Obama has McChrystal's resource request
Stars and Stripes
ARLINGTON, Va. – President Barack Obama late last week asked for and received from Defense Secretary Robert Gates a copy of Gen. Stanley McChrystal’s resource request for executing the war in Afghanistan. But the request has not been introduced into the White House’s war sessions that began last week and continued on Wednesday.
The document is the Afghanistan war commander’s follow-on to his earlier strategy assessment, and reportedly contains options calling for increases of 10,000 to 40,000 more troops. The Pentagon for weeks had said that the request would not be considered ahead of the strategy.
As reporters in Washington and Afghanistan pressed for details, Gates two weeks ago decided to keep an original copy of McChrystal’s resource request in his desk, as it was vetted through the chain of command, from McChrystal to the regional Central Command, the Joint Chiefs of Staff, the secretary and the to the president.
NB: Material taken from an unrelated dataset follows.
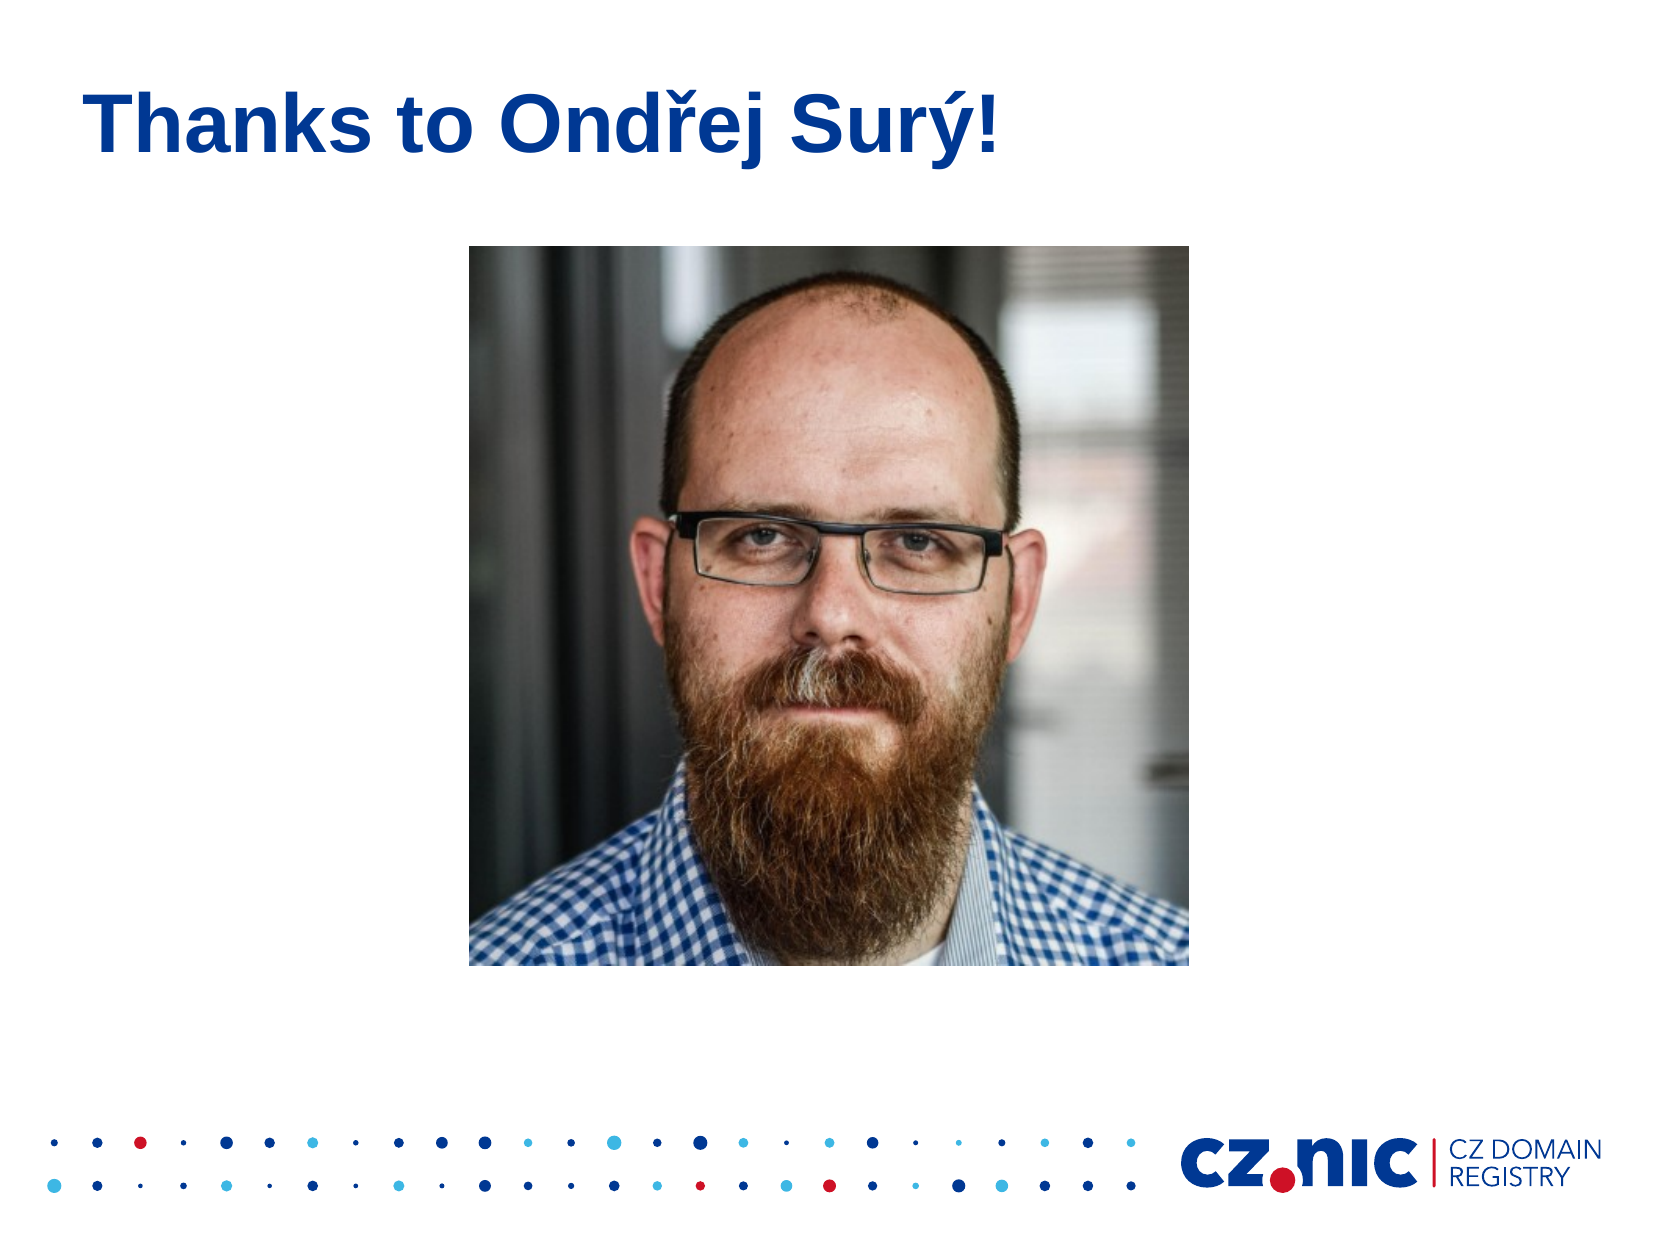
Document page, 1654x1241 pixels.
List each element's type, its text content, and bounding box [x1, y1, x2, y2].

The secretary said then he wanted to draw attention away from McChrystal and would share the document only if the White House deliberations were completed or the president requested it.
But on Wednesday, Gates’ spokesman Geoff Morrell said in a Pentagon briefing that the secretary kept the copy personally in part to avoid leaks to the media. Last month, Bob Woodward of the Washington Post obtained a copy of McChrystal’s strategy assessment and published an “unclassified” version that the Pentagon first vetted with the newspapers editors.
“Normally – listen, we saw what happened, frankly, with the assessment, and the leaks that took place, and I think we wanted to avoid any opportunity for leaking of this before the president had an opportunity to see it himself,” Morrell said.
Morrell called the resource request that Gates handed to the president an “informal copy”, saying the “formal copy” was still rising through the chain of command and would include comments from those commanders when it was handed to the White House.
But Gen. David Petraeus, CENTCOM commander, Adm. Mike Mullen, the chairman of the joint chiefs, and the secretary all have seen the raw original, according to Morrell.
“Ultimately, it means, frankly, nothing until there is a decision made about the way ahead. So all this work can happen, perhaps, for naught, depending on what the direction is that’s provided by the president and his team,” he said.
Morrell would not confirm if that leak to Woodward was under investigation.